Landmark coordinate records
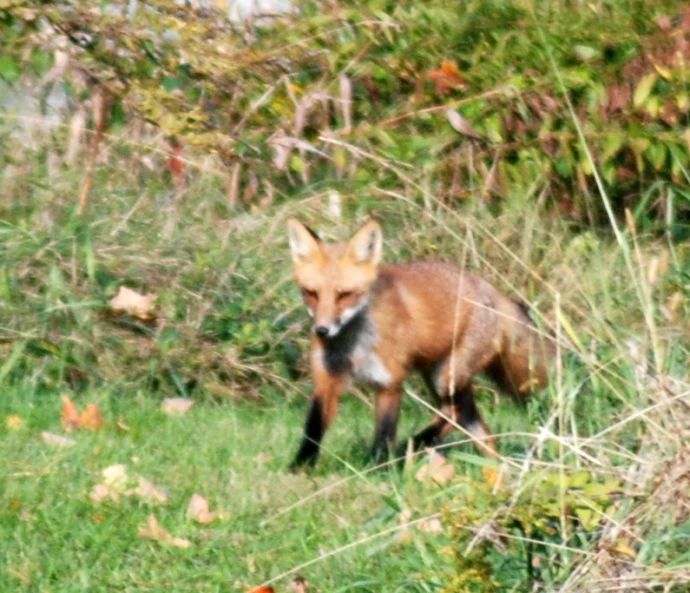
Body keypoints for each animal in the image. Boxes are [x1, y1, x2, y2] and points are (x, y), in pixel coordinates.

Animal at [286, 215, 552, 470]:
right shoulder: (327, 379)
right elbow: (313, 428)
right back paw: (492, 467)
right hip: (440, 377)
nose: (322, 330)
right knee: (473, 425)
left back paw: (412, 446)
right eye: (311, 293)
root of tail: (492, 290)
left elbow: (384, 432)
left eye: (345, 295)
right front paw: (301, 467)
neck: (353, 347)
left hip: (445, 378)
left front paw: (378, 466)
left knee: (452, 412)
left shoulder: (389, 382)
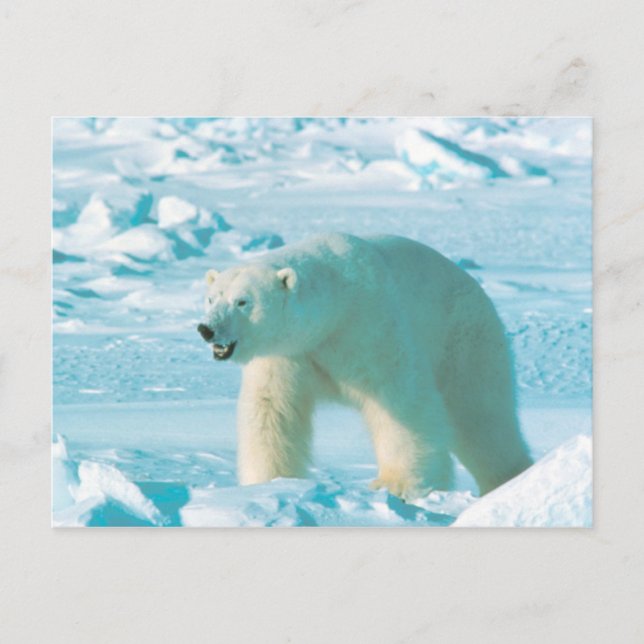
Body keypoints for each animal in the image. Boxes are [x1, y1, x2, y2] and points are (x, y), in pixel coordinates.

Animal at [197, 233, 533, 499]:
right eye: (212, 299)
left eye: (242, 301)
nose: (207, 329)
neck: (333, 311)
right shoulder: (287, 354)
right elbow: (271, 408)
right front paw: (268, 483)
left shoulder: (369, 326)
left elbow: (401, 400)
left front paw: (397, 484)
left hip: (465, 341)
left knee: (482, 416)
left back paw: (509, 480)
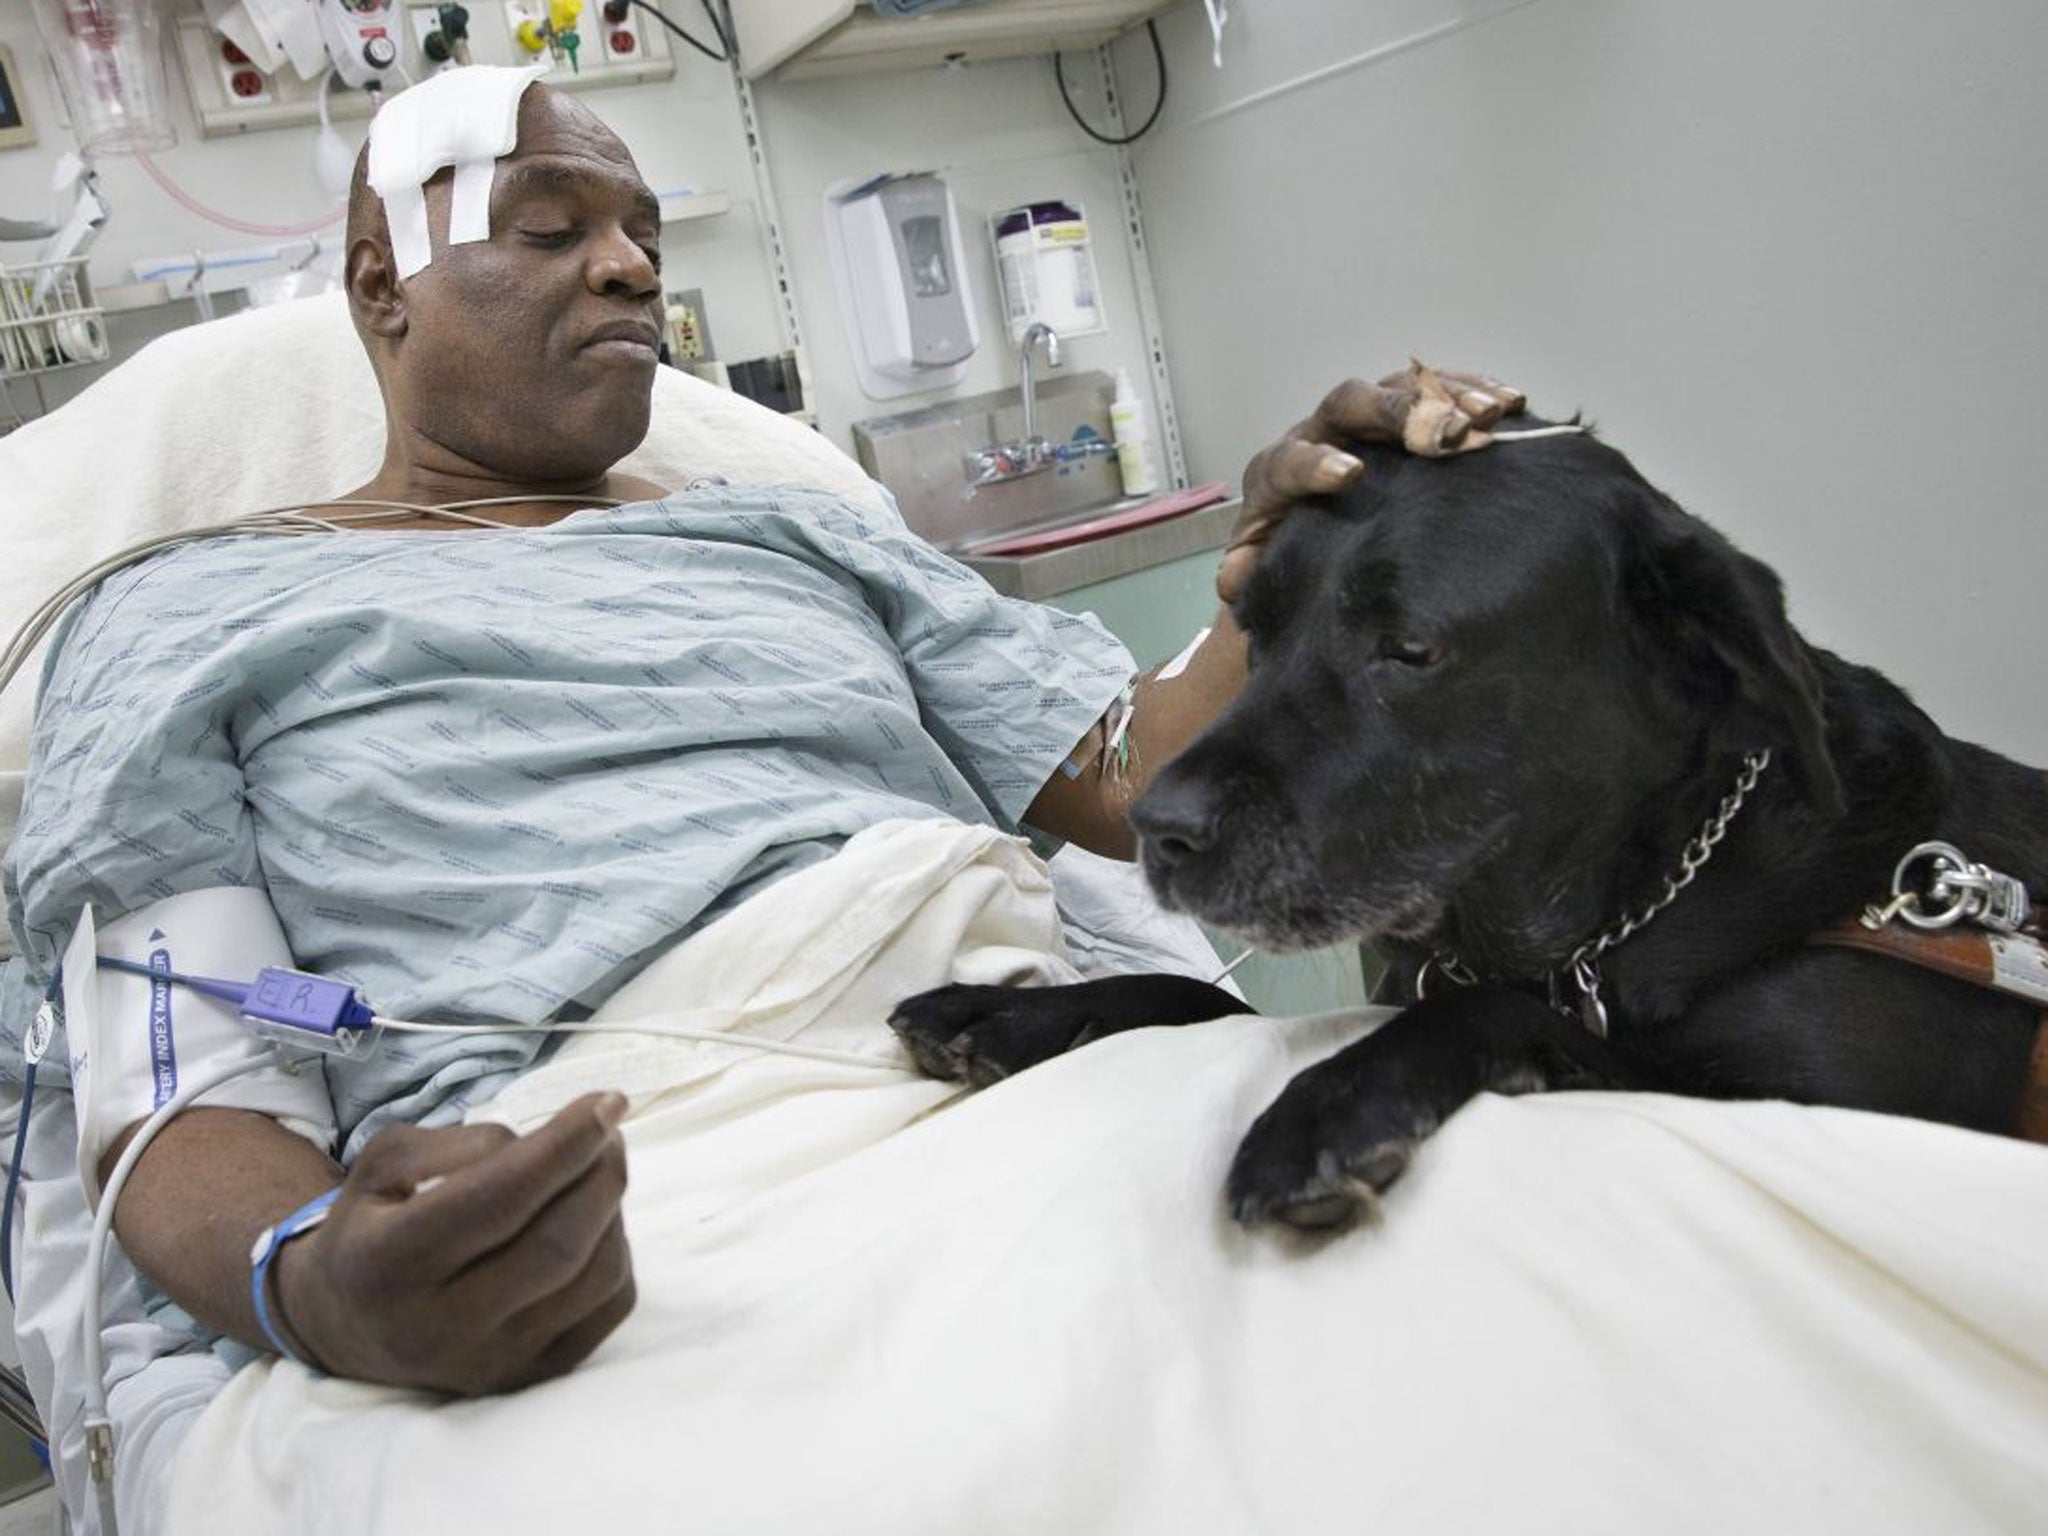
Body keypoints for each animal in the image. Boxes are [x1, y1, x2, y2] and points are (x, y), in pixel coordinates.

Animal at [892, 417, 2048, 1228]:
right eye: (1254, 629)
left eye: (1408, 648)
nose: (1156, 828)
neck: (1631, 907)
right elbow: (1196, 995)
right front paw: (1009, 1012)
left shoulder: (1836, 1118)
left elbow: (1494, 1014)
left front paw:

### WHAT IS REQUIRED
From the records above, copy each line in which the string "shoulder" occurs.

### EXERCISE RESPONSE
right shoulder: (327, 379)
left shoulder: (389, 382)
right shoulder: (287, 354)
left shoulder: (369, 326)
left shoulder: (1836, 1118)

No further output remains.